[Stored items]
___

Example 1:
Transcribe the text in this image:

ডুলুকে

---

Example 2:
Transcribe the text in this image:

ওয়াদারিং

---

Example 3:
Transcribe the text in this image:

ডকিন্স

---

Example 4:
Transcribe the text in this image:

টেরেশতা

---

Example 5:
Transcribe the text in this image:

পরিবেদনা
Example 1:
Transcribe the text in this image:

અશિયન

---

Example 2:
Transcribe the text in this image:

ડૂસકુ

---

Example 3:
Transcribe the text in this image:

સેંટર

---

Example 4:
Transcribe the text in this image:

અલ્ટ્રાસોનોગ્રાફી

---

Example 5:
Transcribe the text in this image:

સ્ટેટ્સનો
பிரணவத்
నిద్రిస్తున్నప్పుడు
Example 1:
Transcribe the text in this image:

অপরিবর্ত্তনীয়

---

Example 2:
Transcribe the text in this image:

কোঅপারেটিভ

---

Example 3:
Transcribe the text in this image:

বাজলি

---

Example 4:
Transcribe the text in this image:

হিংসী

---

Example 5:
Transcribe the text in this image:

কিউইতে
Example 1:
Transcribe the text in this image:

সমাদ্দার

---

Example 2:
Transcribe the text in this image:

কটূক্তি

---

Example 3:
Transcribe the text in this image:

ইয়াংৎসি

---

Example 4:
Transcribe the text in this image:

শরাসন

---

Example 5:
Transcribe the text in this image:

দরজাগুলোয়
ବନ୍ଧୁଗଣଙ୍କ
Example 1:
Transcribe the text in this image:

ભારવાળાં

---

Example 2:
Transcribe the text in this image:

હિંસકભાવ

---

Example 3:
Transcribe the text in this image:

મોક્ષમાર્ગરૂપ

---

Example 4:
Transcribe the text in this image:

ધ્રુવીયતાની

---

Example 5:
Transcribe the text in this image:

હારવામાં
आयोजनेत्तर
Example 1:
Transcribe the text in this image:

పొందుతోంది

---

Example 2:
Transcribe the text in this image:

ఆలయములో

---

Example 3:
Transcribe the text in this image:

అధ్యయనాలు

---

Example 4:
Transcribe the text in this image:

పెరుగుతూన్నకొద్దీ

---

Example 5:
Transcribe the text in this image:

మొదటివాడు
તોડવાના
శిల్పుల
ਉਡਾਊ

___

# [To do]
All the entries above should come back exactly as they are written.

# [Solution to this exercise]
Example 1:
Transcribe the text in this image:

ডুলুকে

---

Example 2:
Transcribe the text in this image:

ওয়াদারিং

---

Example 3:
Transcribe the text in this image:

ডকিন্স

---

Example 4:
Transcribe the text in this image:

টেরেশতা

---

Example 5:
Transcribe the text in this image:

পরিবেদনা
Example 1:
Transcribe the text in this image:

અશિયન

---

Example 2:
Transcribe the text in this image:

ડૂસકુ

---

Example 3:
Transcribe the text in this image:

સેંટર

---

Example 4:
Transcribe the text in this image:

અલ્ટ્રાસોનોગ્રાફી

---

Example 5:
Transcribe the text in this image:

સ્ટેટ્સનો
பிரணவத்
నిద్రిస్తున్నప్పుడు
Example 1:
Transcribe the text in this image:

অপরিবর্ত্তনীয়

---

Example 2:
Transcribe the text in this image:

কোঅপারেটিভ

---

Example 3:
Transcribe the text in this image:

বাজলি

---

Example 4:
Transcribe the text in this image:

হিংসী

---

Example 5:
Transcribe the text in this image:

কিউইতে
Example 1:
Transcribe the text in this image:

সমাদ্দার

---

Example 2:
Transcribe the text in this image:

কটূক্তি

---

Example 3:
Transcribe the text in this image:

ইয়াংৎসি

---

Example 4:
Transcribe the text in this image:

শরাসন

---

Example 5:
Transcribe the text in this image:

দরজাগুলোয়
ବନ୍ଧୁଗଣଙ୍କ
Example 1:
Transcribe the text in this image:

ભારવાળાં

---

Example 2:
Transcribe the text in this image:

હિંસકભાવ

---

Example 3:
Transcribe the text in this image:

મોક્ષમાર્ગરૂપ

---

Example 4:
Transcribe the text in this image:

ધ્રુવીયતાની

---

Example 5:
Transcribe the text in this image:

હારવામાં
आयोजनेत्तर
Example 1:
Transcribe the text in this image:

పొందుతోంది

---

Example 2:
Transcribe the text in this image:

ఆలయములో

---

Example 3:
Transcribe the text in this image:

అధ్యయనాలు

---

Example 4:
Transcribe the text in this image:

పెరుగుతూన్నకొద్దీ

---

Example 5:
Transcribe the text in this image:

మొదటివాడు
તોડવાના
శిల్పుల
ਉਡਾਊ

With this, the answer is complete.